* Task prompt: Convert the lines below into a JSON list of strings with one string per line, leaving out blank lines.

* Input data:
————
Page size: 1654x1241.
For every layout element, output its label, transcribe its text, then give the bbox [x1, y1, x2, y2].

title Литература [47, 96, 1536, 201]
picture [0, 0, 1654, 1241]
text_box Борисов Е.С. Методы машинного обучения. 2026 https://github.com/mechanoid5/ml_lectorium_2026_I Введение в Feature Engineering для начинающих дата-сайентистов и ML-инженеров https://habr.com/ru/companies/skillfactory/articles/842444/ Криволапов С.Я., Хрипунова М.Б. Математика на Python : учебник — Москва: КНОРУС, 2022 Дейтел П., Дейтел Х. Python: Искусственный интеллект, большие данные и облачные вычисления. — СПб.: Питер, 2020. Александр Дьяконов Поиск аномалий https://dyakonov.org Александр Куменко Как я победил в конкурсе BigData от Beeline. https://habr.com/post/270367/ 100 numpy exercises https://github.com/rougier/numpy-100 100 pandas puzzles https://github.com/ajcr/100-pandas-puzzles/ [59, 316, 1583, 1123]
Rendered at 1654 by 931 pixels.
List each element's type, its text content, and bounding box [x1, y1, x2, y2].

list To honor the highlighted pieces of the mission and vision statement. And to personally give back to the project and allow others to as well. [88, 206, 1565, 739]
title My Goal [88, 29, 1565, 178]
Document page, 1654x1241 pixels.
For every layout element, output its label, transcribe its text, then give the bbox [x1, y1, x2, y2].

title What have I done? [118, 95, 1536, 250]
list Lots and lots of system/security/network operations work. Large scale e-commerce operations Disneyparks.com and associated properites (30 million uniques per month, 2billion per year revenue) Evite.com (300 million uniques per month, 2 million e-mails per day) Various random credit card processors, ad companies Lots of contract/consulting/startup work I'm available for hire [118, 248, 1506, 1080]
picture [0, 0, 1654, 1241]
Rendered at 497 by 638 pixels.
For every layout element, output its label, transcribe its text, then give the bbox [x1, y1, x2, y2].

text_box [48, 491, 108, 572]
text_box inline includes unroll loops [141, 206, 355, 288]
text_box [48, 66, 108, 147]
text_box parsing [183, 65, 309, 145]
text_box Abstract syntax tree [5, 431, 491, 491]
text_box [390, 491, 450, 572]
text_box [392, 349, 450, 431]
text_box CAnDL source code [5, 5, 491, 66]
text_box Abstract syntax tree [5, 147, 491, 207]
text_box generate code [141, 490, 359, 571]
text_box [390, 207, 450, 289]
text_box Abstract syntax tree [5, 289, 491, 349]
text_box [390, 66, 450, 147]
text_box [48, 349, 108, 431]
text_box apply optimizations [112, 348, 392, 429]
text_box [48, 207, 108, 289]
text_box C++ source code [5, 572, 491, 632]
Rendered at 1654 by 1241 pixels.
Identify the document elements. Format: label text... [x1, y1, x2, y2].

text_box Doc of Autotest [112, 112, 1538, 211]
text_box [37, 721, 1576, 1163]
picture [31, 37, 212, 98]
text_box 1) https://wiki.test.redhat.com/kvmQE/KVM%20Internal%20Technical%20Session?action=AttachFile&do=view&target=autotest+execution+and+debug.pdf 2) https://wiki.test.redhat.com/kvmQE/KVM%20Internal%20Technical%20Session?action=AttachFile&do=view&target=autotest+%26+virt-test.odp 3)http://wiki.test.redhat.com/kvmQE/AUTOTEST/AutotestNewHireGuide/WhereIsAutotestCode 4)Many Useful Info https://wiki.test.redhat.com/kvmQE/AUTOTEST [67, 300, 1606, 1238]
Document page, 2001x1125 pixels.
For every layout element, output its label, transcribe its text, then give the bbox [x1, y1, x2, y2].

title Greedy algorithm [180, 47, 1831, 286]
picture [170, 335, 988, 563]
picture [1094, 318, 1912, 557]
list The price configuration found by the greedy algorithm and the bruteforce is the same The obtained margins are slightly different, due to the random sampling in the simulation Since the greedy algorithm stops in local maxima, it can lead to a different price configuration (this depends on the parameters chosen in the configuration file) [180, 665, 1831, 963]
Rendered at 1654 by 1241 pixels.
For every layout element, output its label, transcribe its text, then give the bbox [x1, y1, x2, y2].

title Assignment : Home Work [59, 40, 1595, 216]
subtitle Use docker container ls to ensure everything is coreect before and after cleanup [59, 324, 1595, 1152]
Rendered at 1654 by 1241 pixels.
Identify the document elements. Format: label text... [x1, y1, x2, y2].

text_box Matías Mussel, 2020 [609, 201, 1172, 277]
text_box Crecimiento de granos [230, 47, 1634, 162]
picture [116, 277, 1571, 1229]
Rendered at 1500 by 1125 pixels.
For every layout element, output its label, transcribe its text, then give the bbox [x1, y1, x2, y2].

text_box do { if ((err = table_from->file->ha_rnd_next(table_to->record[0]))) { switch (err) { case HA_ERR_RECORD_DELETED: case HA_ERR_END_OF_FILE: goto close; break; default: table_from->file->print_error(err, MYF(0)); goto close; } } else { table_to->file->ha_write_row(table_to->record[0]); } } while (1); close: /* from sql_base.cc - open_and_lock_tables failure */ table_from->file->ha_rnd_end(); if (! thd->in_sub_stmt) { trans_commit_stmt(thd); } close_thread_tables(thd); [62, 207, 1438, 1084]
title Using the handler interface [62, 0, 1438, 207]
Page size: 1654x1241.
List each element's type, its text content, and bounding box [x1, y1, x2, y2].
————
* Worked solution:
[
  "Page size: 1654x1241.",
  "For every layout element, output its label, transcribe its text, then give the bbox [x1, y1, x2, y2].",
  "title Литература [47, 96, 1536, 201]",
  "picture [0, 0, 1654, 1241]",
  "text_box Борисов Е.С. Методы машинного обучения. 2026 https://github.com/mechanoid5/ml_lectorium_2026_I Введение в Feature Engineering для начинающих дата-сайентистов и ML-инженеров https://habr.com/ru/companies/skillfactory/articles/842444/ Криволапов С.Я., Хрипунова М.Б. Математика на Python : учебник — Москва: КНОРУС, 2022 Дейтел П., Дейтел Х. Python: Искусственный интеллект, большие данные и облачные вычисления. — СПб.: Питер, 2020. Александр Дьяконов Поиск аномалий https://dyakonov.org Александр Куменко Как я победил в конкурсе BigData от Beeline. https://habr.com/post/270367/ 100 numpy exercises https://github.com/rougier/numpy-100 100 pandas puzzles https://github.com/ajcr/100-pandas-puzzles/ [59, 316, 1583, 1123]",
  "Rendered at 1654 by 931 pixels.",
  "List each element's type, its text content, and bounding box [x1, y1, x2, y2].",
  "list To honor the highlighted pieces of the mission and vision statement. And to personally give back to the project and allow others to as well. [88, 206, 1565, 739]",
  "title My Goal [88, 29, 1565, 178]",
  "Document page, 1654x1241 pixels.",
  "For every layout element, output its label, transcribe its text, then give the bbox [x1, y1, x2, y2].",
  "title What have I done? [118, 95, 1536, 250]",
  "list Lots and lots of system/security/network operations work. Large scale e-commerce operations Disneyparks.com and associated properites (30 million uniques per month, 2billion per year revenue) Evite.com (300 million uniques per month, 2 million e-mails per day) Various random credit card processors, ad companies Lots of contract/consulting/startup work I'm available for hire [118, 248, 1506, 1080]",
  "picture [0, 0, 1654, 1241]",
  "Rendered at 497 by 638 pixels.",
  "For every layout element, output its label, transcribe its text, then give the bbox [x1, y1, x2, y2].",
  "text_box [48, 491, 108, 572]",
  "text_box inline includes unroll loops [141, 206, 355, 288]",
  "text_box [48, 66, 108, 147]",
  "text_box parsing [183, 65, 309, 145]",
  "text_box Abstract syntax tree [5, 431, 491, 491]",
  "text_box [390, 491, 450, 572]",
  "text_box [392, 349, 450, 431]",
  "text_box CAnDL source code [5, 5, 491, 66]",
  "text_box Abstract syntax tree [5, 147, 491, 207]",
  "text_box generate code [141, 490, 359, 571]",
  "text_box [390, 207, 450, 289]",
  "text_box Abstract syntax tree [5, 289, 491, 349]",
  "text_box [390, 66, 450, 147]",
  "text_box [48, 349, 108, 431]",
  "text_box apply optimizations [112, 348, 392, 429]",
  "text_box [48, 207, 108, 289]",
  "text_box C++ source code [5, 572, 491, 632]",
  "Rendered at 1654 by 1241 pixels.",
  "Identify the document elements. Format: label text... [x1, y1, x2, y2].",
  "text_box Doc of Autotest [112, 112, 1538, 211]",
  "text_box [37, 721, 1576, 1163]",
  "picture [31, 37, 212, 98]",
  "text_box 1) https://wiki.test.redhat.com/kvmQE/KVM%20Internal%20Technical%20Session?action=AttachFile&do=view&target=autotest+execution+and+debug.pdf 2) https://wiki.test.redhat.com/kvmQE/KVM%20Internal%20Technical%20Session?action=AttachFile&do=view&target=autotest+%26+virt-test.odp 3)http://wiki.test.redhat.com/kvmQE/AUTOTEST/AutotestNewHireGuide/WhereIsAutotestCode 4)Many Useful Info https://wiki.test.redhat.com/kvmQE/AUTOTEST [67, 300, 1606, 1238]",
  "Document page, 2001x1125 pixels.",
  "For every layout element, output its label, transcribe its text, then give the bbox [x1, y1, x2, y2].",
  "title Greedy algorithm [180, 47, 1831, 286]",
  "picture [170, 335, 988, 563]",
  "picture [1094, 318, 1912, 557]",
  "list The price configuration found by the greedy algorithm and the bruteforce is the same The obtained margins are slightly different, due to the random sampling in the simulation Since the greedy algorithm stops in local maxima, it can lead to a different price configuration (this depends on the parameters chosen in the configuration file) [180, 665, 1831, 963]",
  "Rendered at 1654 by 1241 pixels.",
  "For every layout element, output its label, transcribe its text, then give the bbox [x1, y1, x2, y2].",
  "title Assignment : Home Work [59, 40, 1595, 216]",
  "subtitle Use docker container ls to ensure everything is coreect before and after cleanup [59, 324, 1595, 1152]",
  "Rendered at 1654 by 1241 pixels.",
  "Identify the document elements. Format: label text... [x1, y1, x2, y2].",
  "text_box Matías Mussel, 2020 [609, 201, 1172, 277]",
  "text_box Crecimiento de granos [230, 47, 1634, 162]",
  "picture [116, 277, 1571, 1229]",
  "Rendered at 1500 by 1125 pixels.",
  "For every layout element, output its label, transcribe its text, then give the bbox [x1, y1, x2, y2].",
  "text_box do { if ((err = table_from->file->ha_rnd_next(table_to->record[0]))) { switch (err) { case HA_ERR_RECORD_DELETED: case HA_ERR_END_OF_FILE: goto close; break; default: table_from->file->print_error(err, MYF(0)); goto close; } } else { table_to->file->ha_write_row(table_to->record[0]); } } while (1); close: /* from sql_base.cc - open_and_lock_tables failure */ table_from->file->ha_rnd_end(); if (! thd->in_sub_stmt) { trans_commit_stmt(thd); } close_thread_tables(thd); [62, 207, 1438, 1084]",
  "title Using the handler interface [62, 0, 1438, 207]",
  "Page size: 1654x1241.",
  "List each element's type, its text content, and bounding box [x1, y1, x2, y2]."
]